● What is being asked: Scan the data. Collect each line that contains the word "moveTo".

● Data in this exercise:

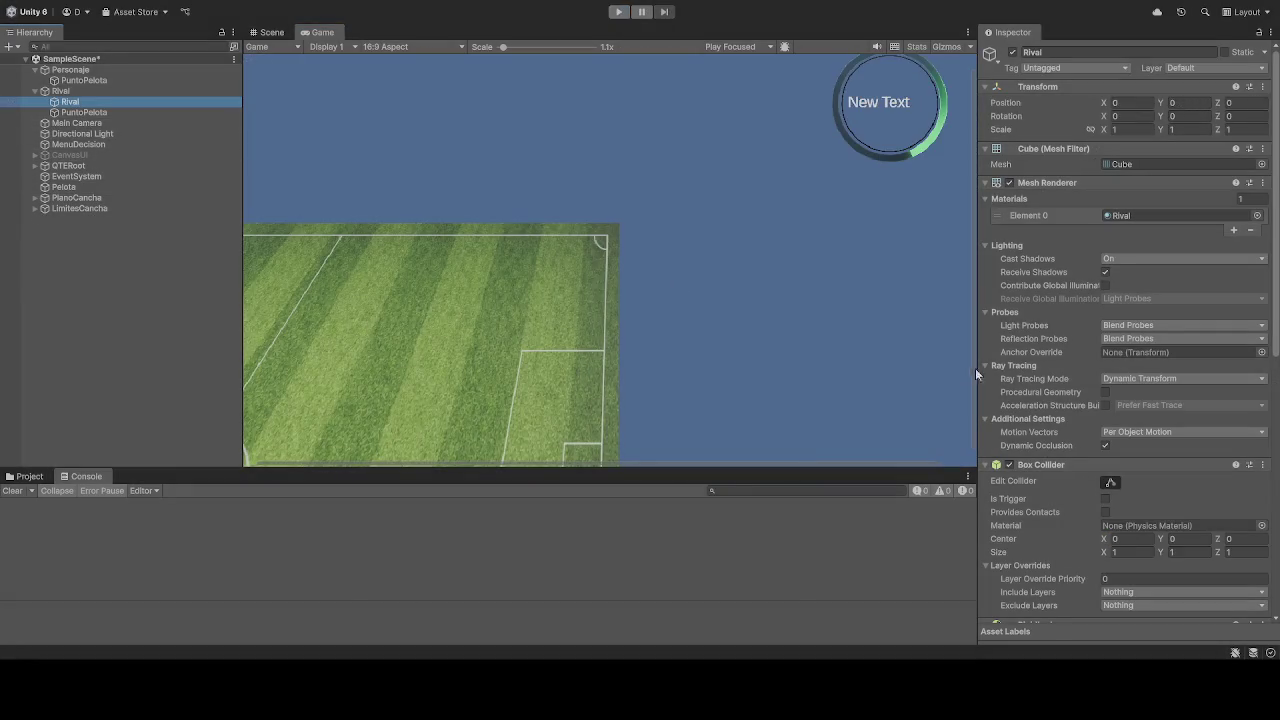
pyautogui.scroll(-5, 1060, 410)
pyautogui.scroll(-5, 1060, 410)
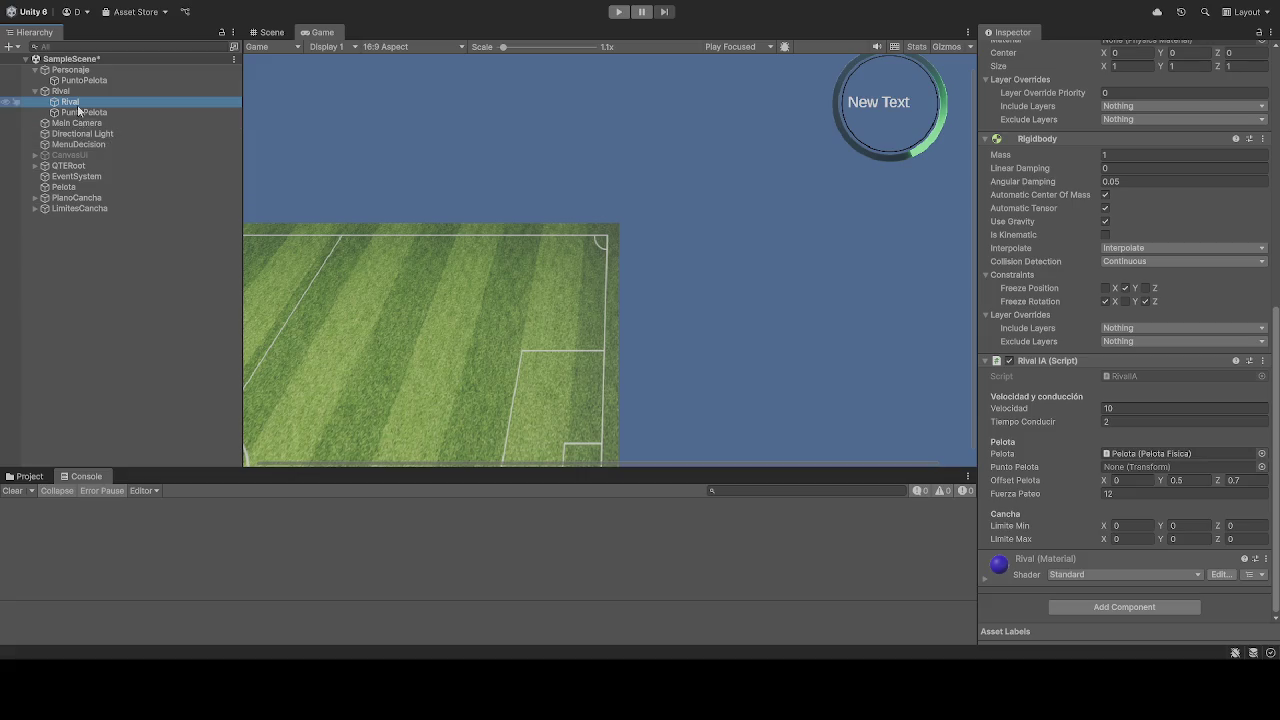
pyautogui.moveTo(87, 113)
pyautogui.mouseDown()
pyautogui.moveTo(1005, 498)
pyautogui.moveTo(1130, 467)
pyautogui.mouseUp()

● Result of this task:
pyautogui.moveTo(87, 113)
pyautogui.moveTo(1005, 498)
pyautogui.moveTo(1130, 467)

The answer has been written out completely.